Peace and Blessings in the Lord!
As we gather in Washington, DC, we express the collegial spirit that unites us as Pastors and that inspires our common witness. By strengthening the bonds of solidarity between our respective Churches, we give voice to that deeper unity that, according to Pope John Paul II, all the people of our continent seek with their hearts (Ecclesia in America, 5). We are one Church in America and we share the same vision of evangelization.
Each of our countries has its own joys and hopes, grief and anguish, that the Church shares as its own (Gaudium et spes, 1). As leaders of social justice ministries of our respective bishops’ conferences, we have frequently engaged our public officials and other civic authorities in bringing the message of the Gospel to decisions that affect the social, cultural and economic conditions of all our people, especially the poor, in search of measures that support human dignity and an authentic human development.
Our joint witness reveals a sincere hope that the liberating message of Jesus Christ might inform the efforts of those responsible for establishing a free trade area between our countries (United States-Andean Free Trade Agreement) with economic goals that truly serve all people.
In an increasingly interdependent world, of which this trade agreement is an example, all our people should have reason to hope that greater cooperation between us will offer real solutions to the perennial and stubborn problems of poverty, hunger and lack of opportunity. We recall especially the experiences of those who struggle daily to survive and who have little access to the means necessary to support themselves and their families. We are concerned that developments in international trade will not unleash the true potential for economic growth, poverty alleviation and integral human development that all people of good will hope for. To this end, we encourage measures that prioritize the life and dignity of all God’s children, especially the poor.

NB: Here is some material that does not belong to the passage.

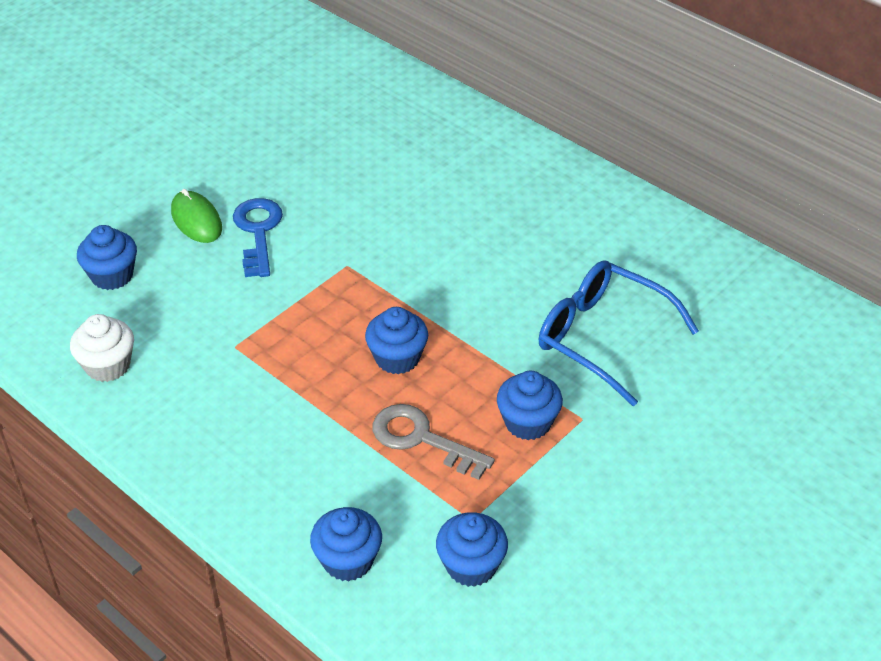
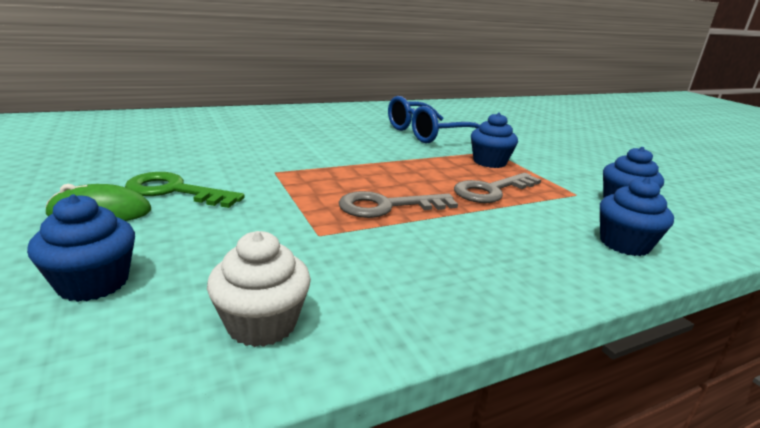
camera: 70 degrees left, 20 degrees down
blue key [233,198,283,277] -> green key [125,172,245,208]
blue cupcake [365,307,428,374] -> none
none -> grey key [339,191,458,218]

As Pope John Paul II has said, “If there is no hope for the poor, there will be no hope for anyone, not even for the so-called rich” (Pastores Gregis, 67).
Similar concerns were expressed in a joint declaration of Bishops from the United States and five Central American countries regarding a similar free trade agreement between those countries (Joint Statement on the United States-Central American Free Trade Agreement, July 2004). As pastors, the bishops underlined important issues such as safeguarding the dignity of rural life, intellectual property rights, worker rights, the environment, the importance of citizen participation, especially for the poorest, as well as the importance of articulating a broader development agenda.
By our collegial solidarity, we symbolize in a more perfect way the preferential love for the poor and the most abandoned which Pope John Paul II has identified as the hallmark of the authentic believer (Message for World Day Peace 2005, 8). We pray that Mary, Mother of the Church and Patroness of America will strengthen our faith and inspire us with God’s promise to “raise up the lowly and fill the hungry with good things” (Lk. 1:52-53).
May this Lenten season that we enter today give us all repentant hearts that seek the Lord and His Kingdom of peace and justice.
Ash Wednesday, February 10, 2005
Representatives of the social justice ministries of the following national Bishops’ Conferences:
Archbishop Pedro Barreto, S.J.
Archbishop of Huancayo, Peru.
Bishop Wilson Moncayo Jalil
Bishop of Santo Domingo de los Colorados, Ecuador.
Bishop Luis Morgan Casey
Apostolic Vicar of Pando, Bolivia.
Bishop Lino Panizza, OFM Cap.
Bishop of Carabayllo, Peru.
Bishop Jaime Prieto Amaya
Bishop of Barrancabermeja, Colombia.
Bishop John H. Ricard, SSJ
Bishop of Pensacola-Tallahassee, USA.